L'Entretien Nº

1

Dounia Bouzar

Comprendre pour mieux lutter contre l'emprise de Daech

Docteur en anthropologie, spécialisée dans le fait religieux, elle a fait sa thèse sur l’islam politique chez les jeunes musulmans nés en France. Devenue éducatrice d’hébergement, elle a très vite compris que la culture pouvait devenir un moyen de réinsertion pour des jeunes dits « en difficulté ». Ainsi a-t-elle créé une compagnie de théâtre pour aider les personnes à s’exprimer et à trouver une place dans la société. Elle se bat contre l’embrigadement des jeunes par Daech. Sa méthode : connaître de l’intérieur leurs tactiques et leurs stratégies.

Extrait

On est quelque part dans Paris, au fond d’une cour, dans un sous-sol. Que venez-vous de vivre ?

DB : Je viens de vivre ce qui est devenu une partie de notre quotidien, maintenant : ce qu’on appelle, nous, une séance de déradicalisation avec un jeune homme.

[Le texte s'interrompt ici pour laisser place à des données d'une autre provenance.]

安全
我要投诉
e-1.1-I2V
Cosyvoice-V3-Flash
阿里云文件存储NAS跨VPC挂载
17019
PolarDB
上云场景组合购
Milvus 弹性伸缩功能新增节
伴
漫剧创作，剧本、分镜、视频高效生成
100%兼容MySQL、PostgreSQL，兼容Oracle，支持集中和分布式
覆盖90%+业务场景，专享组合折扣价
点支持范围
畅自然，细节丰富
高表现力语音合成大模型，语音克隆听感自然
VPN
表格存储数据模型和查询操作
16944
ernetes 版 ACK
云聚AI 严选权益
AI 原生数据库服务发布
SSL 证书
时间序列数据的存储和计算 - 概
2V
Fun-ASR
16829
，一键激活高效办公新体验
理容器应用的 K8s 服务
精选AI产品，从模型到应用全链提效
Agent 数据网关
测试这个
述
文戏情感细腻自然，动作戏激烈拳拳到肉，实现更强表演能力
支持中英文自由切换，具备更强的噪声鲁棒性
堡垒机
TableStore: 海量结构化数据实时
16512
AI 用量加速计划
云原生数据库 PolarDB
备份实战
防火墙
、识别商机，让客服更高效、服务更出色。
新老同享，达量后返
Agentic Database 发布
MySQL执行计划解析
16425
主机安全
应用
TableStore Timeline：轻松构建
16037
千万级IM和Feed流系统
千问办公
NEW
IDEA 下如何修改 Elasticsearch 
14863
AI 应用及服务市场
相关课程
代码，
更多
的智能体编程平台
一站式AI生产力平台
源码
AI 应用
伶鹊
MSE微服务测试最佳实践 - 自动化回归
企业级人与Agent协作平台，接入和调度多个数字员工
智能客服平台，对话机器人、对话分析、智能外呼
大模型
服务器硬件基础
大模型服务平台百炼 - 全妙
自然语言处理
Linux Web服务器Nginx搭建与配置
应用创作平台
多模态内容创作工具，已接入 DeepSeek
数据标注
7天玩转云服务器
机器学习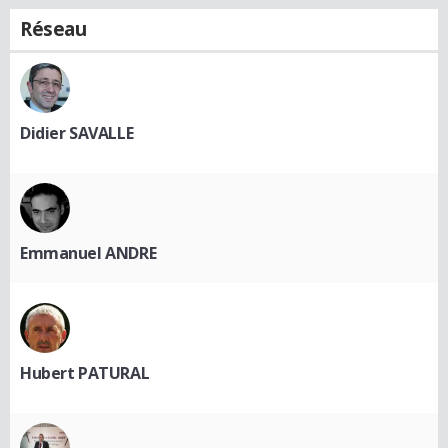
Réseau
Didier SAVALLE
Emmanuel ANDRE
Hubert PATURAL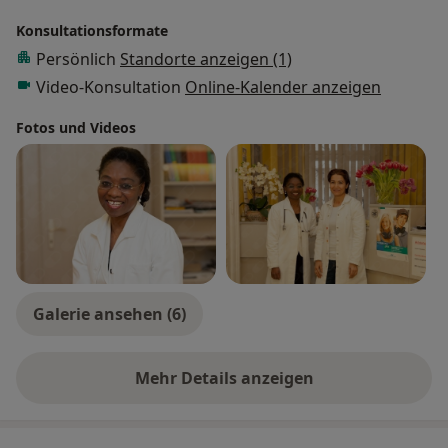
dabei verschiedenste Faktoren wie Geschlecht Alter
Körpermaße Vorerkrankungen Familiengeschichte
Konsultationsformate
und Ihre aktuelle Ernährungsweise um nur einige zu
Persönlich
Standorte anzeigen (1)
nennen. Durch die Analyse erfahren Sie inwieweit Ihre
Video-Konsultation
Online-Kalender anzeigen
individuelle Ernährungssituation von den
Erkenntnissen der aktuellen Ernährungsmedizin
Fotos und Videos
abweicht bzw. wie Sie Ihre Ernährung optimieren
können.
Galerie ansehen (6)
Mehr Details anzeigen
über Erfahrungen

En fait, nous lui avons tendu un guet-apens. Les jeunes ne savent absolument pas qu’ils viennent nous voir, sinon ils ne viendraient pas. Un radicalisé ne sait pas qu’il est radicalisé, il a plutôt l’impression qu’il a du discernement, qu’il voit, lui, des choses que les autres ne voient pas, que tous les autres sont endoctrinés. Donc, la difficulté de la déradicalisation, c’est toujours de faire venir la personne radicalisée. On loue à chaque fois une salle dans un nouvel endroit, d’abord parce que c’est le protocole de sécurité posé par le ministère de l’Intérieur, afin qu’on ne soit pas repérables, et puis parce qu’il faut que ce soit un endroit qui ne se situe pas dans un commissariat ou une préfecture. Notre méthode consiste à faire une espèce d’alliance avec les proches, les parents, ou les conjoints, pour que celui qui est radicalisé les suive et se retrouve parmi nous. Cette fois-ci, on a réussi, il est venu.